Apple’s Cork unit ordered to pay €4,500 in constructive dismissal claim

Processing of worker’s personal data a ‘serious departure from trust and confidence’

The tech giant employs 5,500 people here. Photograph: Josh Edelson/AFP via Getty Images

The tech giant employs 5,500 people here. Photograph: Josh Edelson/AFP via Getty Images


An Irish unit of iPhone maker Apple has been ordered to pay €4,500 compensation to a customer relations adviser following his successful constructive dismissal claim against the firm.

Workplace Relations Commission (WRC) adjudicator Patsy Doyle said Matthieu Debomy had managed “to attain the high bar” associated with proving he had been constructively dismissed by the Cork-based Apple Distribution International Ltd in October 2020.
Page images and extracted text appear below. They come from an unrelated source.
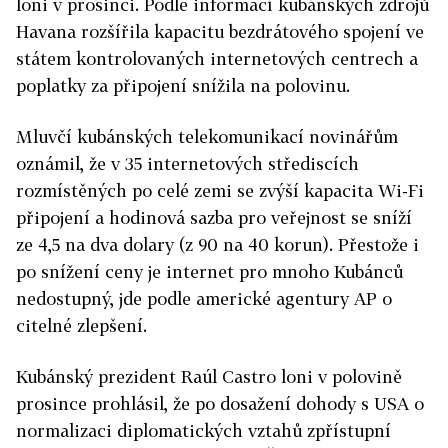
loni v prosinci. Podle informací kubánských zdrojů
Havana rozšířila kapacitu bezdrátového spojení ve
státem kontrolovaných internetových centrech a
poplatky za připojení snížila na polovinu.
Mluvčí kubánských telekomunikací novinářům
oznámil, že v 35 internetových střediscích
rozmístěných po celé zemi se zvýší kapacita Wi-Fi
připojení a hodinová sazba pro veřejnost se sníží
ze 4,5 na dva dolary (z 90 na 40 korun). Přestože i
po snížení ceny je internet pro mnoho Kubánců
nedostupný, jde podle americké agentury AP o
citelné zlepšení.
Kubánský prezident Raúl Castro loni v polovině
prosince prohlásil, že po dosažení dohody s USA o
normalizaci diplomatických vztahů zpřístupní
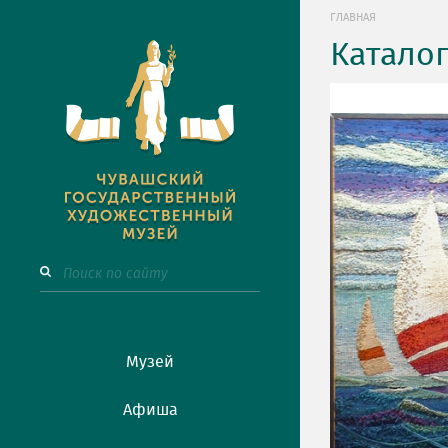
ГЛАВНАЯ
Катало
Музей
Афиша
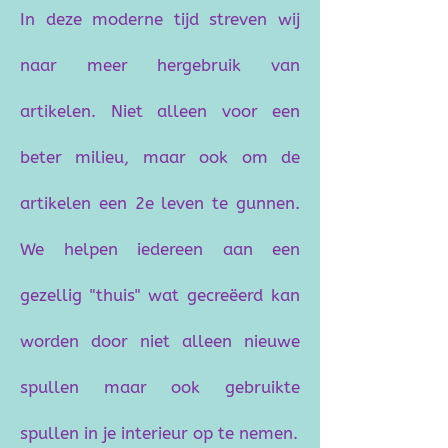
In deze moderne tijd streven wij
naar meer hergebruik van
artikelen. Niet alleen voor een
beter milieu, maar ook om de
artikelen een 2e leven te gunnen.​
We helpen iedereen aan een
gezellig "thuis" wat gecreëerd kan
worden door niet alleen nieuwe
spullen maar ook gebruikte
spullen in je interieur op te nemen.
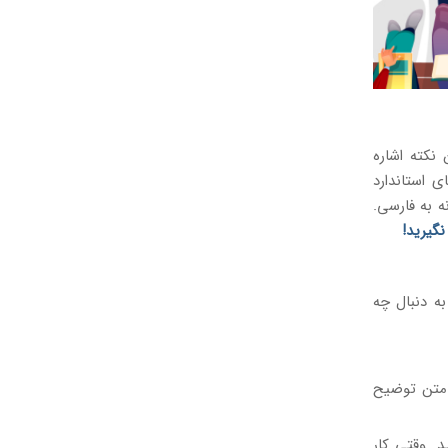
به این نکته اشاره
ی استاندارد
نه به فارسی.
نگیرید!
ه دنبال چه
 متن توضیح
د. وقتی کار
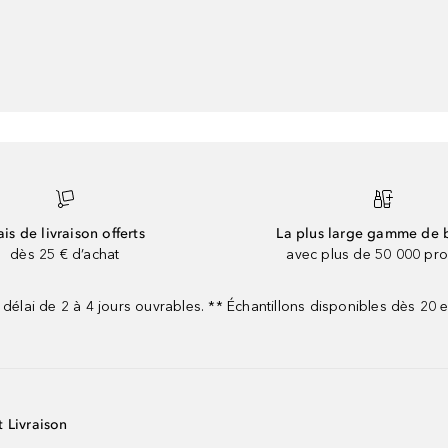
ais de livraison offerts
La plus large gamme de 
dès 25 € d’achat
avec plus de 50 000 pro
 délai de 2 à 4 jours ouvrables. ** Échantillons disponibles dès 20
t Livraison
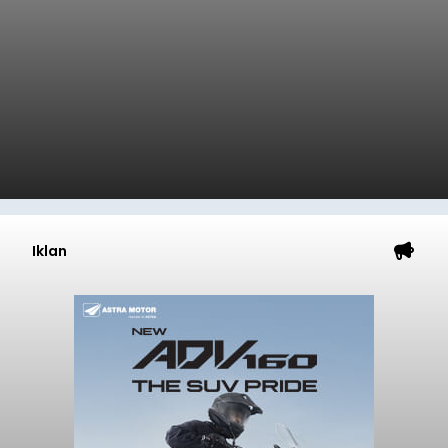
Iklan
The tech giant employs 5,500 people here and Ms Doyle found that the company’s processing of Mr Debomy’s personal data without apparent pre-clearance or Mr Debomy’s consent “demonstrated a serious departure from the trust and confidence enshrined in a contract of employment”.


Ms Doyle also said that the processing of the French national’s data “was unreasonable and did not comply with the contractual provision on data protection”. 

Ms Doyle said she was satisfied it served as the main reason for Mr Debomy’s resignation in October, 2020.

She found the measures taken by the company in the case “strayed outside the contractual terms on acceptable levels of surveillance”.

Ms Doyle also said the methodology of the compilation of the dossier of allegations formulated by the Apple company “had a catastrophic impact” on Mr Debomy, who represented himself in the case.

Mr Debomy “had a six-year unblemished employment record” with Apple and Ms Doyle said that she accepted Mr Debomy’s evidence that he had lost trust in his employer.

Mr Debomy said Apple activated a disciplinary procedure on his sending a message to an Apple reseller in August 2020 from a personal email and his dealings with a customer of the reseller.


Ms Doyle said that one of the allegations against Mr Debomy was based on an email sent from Mr Debomy’s personal email while he was logged off from Apple’s IT system, and the second occurred during the course of his work at the company.

Apple issued Mr Debomy with a written warning on October 6th, 2020. 

However, by then, Mr Debomy had lost trust in Apple and had begun to seek new work in case he was dismissed.

Apple argued that Mr Debomy’s resignation was therefore voluntary as he was in the process of looking for new work.

The company said that Mr Debomy had been treated reasonably in the face of genuine concerns regarding his conduct. It argued that Mr Debomy had not exhausted all internal procedures prior to his resignation.

Apple further argued that Mr Debomy had not been dismissed and that he had failed to identify any conduct by Apple that could amount to a breach of his contract.